RUSSIAN composers have a way with orchestration that is both intuitive and unique.
City Halls, Glasgow
In Rimsky-Korsakov, it’s the brilliantly evocative imagery; in Scriabin, it’s the boiling hot cushion of sound embracing the elastic chromaticism of his post-Wagnerian harmonies; in Shostakovich, it’s the brutal extremes that ignite moments of biting satire.
All three came together in Thursday’s opening concert of the BBC SSO season, a blistering trilogy of works that is repeated tomorrow afternoon in Edinburgh.
Chief conductor Donald Runnicles flexed his interpretational muscles from the outset in Rimsky-Korsakov’s recomposition of Mussorgsky’s tone poem, Night on a Bare Mountain, a performance that gave full vent to the emotional wildness of the music without letting its excess spirit spill over into flights of careless abandon. Sharp rhythmic detail and incisive contrasts kept the music firmly under control. It was electrifying.
Then an instant transportation to a more rhapsodic world: the early Piano Concerto in F sharp minor by Scriabin. Its language is exploratory and, in many ways, inpenetrable to the listener.

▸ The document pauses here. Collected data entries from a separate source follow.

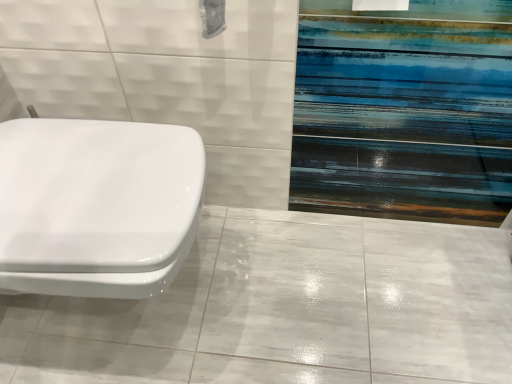
Locate an element on the screen. empty space that is ontop of white glossy tile at lower left (from a real-world perspective) is located at coordinates (283, 305).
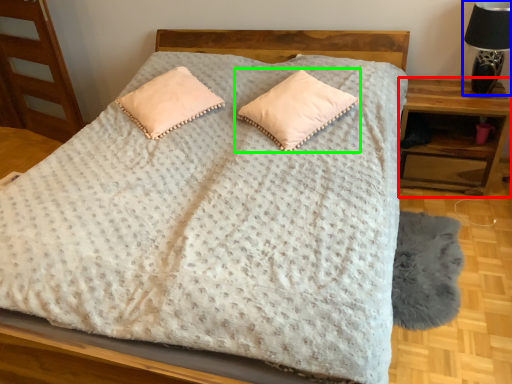
Question: Which object is the farthest from nightstand (highlighted by a red box)? Choose among these: table lamp (highlighted by a blue box) or pillow (highlighted by a green box).

Choices:
 (A) table lamp
 (B) pillow

Answer: (B)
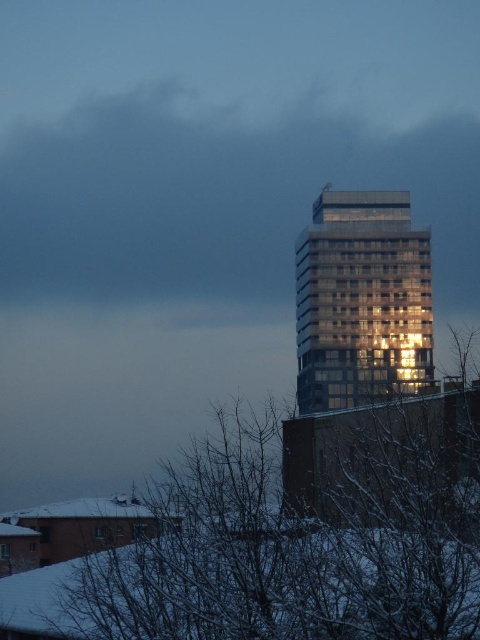
Can you confirm if snowy branches at lower right is wider than reflective glass building at center?

Incorrect, snowy branches at lower right's width does not surpass reflective glass building at center's.

Is snowy branches at lower right shorter than reflective glass building at center?

Yes.

Describe the element at coordinates (303, 532) in the screenshot. I see `snowy branches at lower right` at that location.

I want to click on snowy branches at lower right, so click(x=303, y=532).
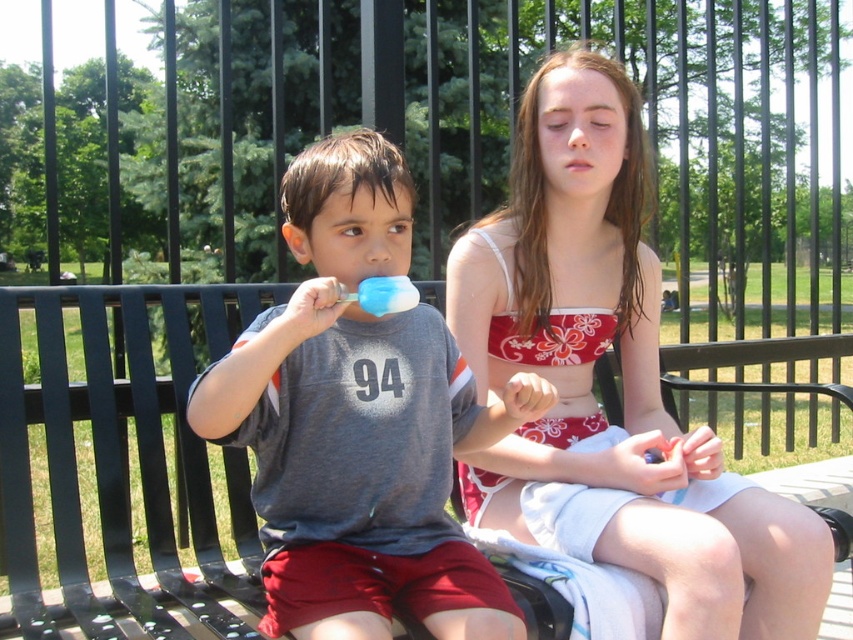
Does red floral tank top at center have a smaller size compared to metallic black bench at center?

No, red floral tank top at center is not smaller than metallic black bench at center.

Is red floral tank top at center positioned in front of metallic black bench at center?

No, it is not.

Where is `red floral tank top at center`? Image resolution: width=853 pixels, height=640 pixels. red floral tank top at center is located at coordinates (621, 378).

Between matte gray t-shirt at center and metallic black bench at center, which one has more height?

Standing taller between the two is matte gray t-shirt at center.

Can you confirm if matte gray t-shirt at center is positioned to the left of metallic black bench at center?

No, matte gray t-shirt at center is not to the left of metallic black bench at center.

Image resolution: width=853 pixels, height=640 pixels. What do you see at coordinates (358, 420) in the screenshot? I see `matte gray t-shirt at center` at bounding box center [358, 420].

You are a GUI agent. You are given a task and a screenshot of the screen. Output one action in this format:
    pyautogui.click(x=<x>, y=<y>)
    Task: Click on the matte gray t-shirt at center
    Image resolution: width=853 pixels, height=640 pixels.
    Given the screenshot: What is the action you would take?
    pyautogui.click(x=358, y=420)

Is point (634, 509) in front of point (320, 385)?

No.

Based on the photo, who is more distant from viewer, (750, 563) or (224, 384)?

The point (750, 563) is more distant.

Image resolution: width=853 pixels, height=640 pixels. Identify the location of red floral tank top at center. (621, 378).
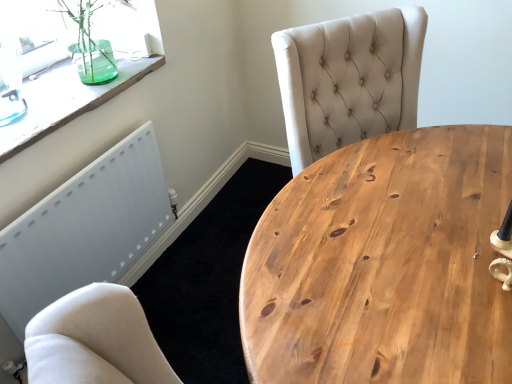
Question: From the image's perspective, relative to natural wood table at center, is transparent glass vase at upper left above or below?

Choices:
 (A) above
 (B) below

Answer: (A)

Question: From a real-world perspective, is transparent glass vase at upper left physically located above or below natural wood table at center?

Choices:
 (A) above
 (B) below

Answer: (A)

Question: Based on their relative distances, which object is farther from the white matte radiator at lower left?

Choices:
 (A) transparent glass vase at upper left
 (B) natural wood table at center
 (C) transparent glass vase at upper left

Answer: (B)

Question: Based on their relative distances, which object is nearer to the white matte radiator at lower left?

Choices:
 (A) transparent glass vase at upper left
 (B) natural wood table at center
 (C) transparent glass vase at upper left

Answer: (C)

Yet the Irish pianist Barry Douglas found richness in its initial introversion and orchestral domination, allowing it to blossom – after the curiously disjointed slow movement – into the sub-Rachmaninov effusion of the finale.
This Russian feast reached boiling point in Shostakovich’s pugnacious Symphony No.10, again heightened by the SSO’s biting response to Runnicles’ energising beat. If this is about the freedom of a composer to finally speak his mind, then the message was loud and clear.